“Modern yazarların en gizemlilerinden biri olan Anna Kavan, eşsiz büyüleyicilikte bir kurmaca dünya yarattı. Onun görüş gücünün yoğunluğuyla çok az çağdaş romancı boy ölçüşebilir.”
— J.G. Ballard
Çocukluğun uzak gezegeni, belirsiz hatıraların eşliğinde yavaşça gözler önüne seriliyor. Gece ile gündüz, karanlık ile gün ışığı, anne ile baba… Hafızanın iki yarımküresi durmadan işliyor. Parçalar bir araya geldikçe, kaplanların, gölgelerin, uykuların ve rüyaların hüküm sürdüğü, müstakil bir not defterine benzeyen bir dünyayı keşfediyoruz. Bu defterin dışına taşan silik izler ise okuyucuyu daha derin bir arayışa yönlendiriyor.
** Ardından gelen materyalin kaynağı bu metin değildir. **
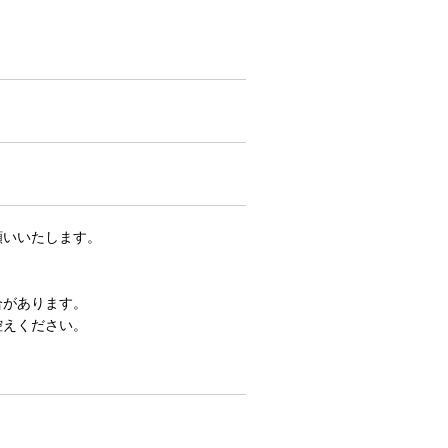
願いいたします。
合があります。
控えください。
Uyku Tanrısının Evi, sınırların bulanıklaştığı, görüntülerin akışkan bir şekilde birbiriyle iç içe geçtiği bir periferi anlatı. Gözler sık sık kapanıp açılırken, rüya ile gerçeklik arasında ince bir çizgide ilerliyoruz.
“Kavan, kadın sanatçı evreninin şiirsel anlatımını bizlere sunmayı amaç edinen o büyük öznel-kadınsı geleneğe (Woolf, Barnes, Nin) aittir.”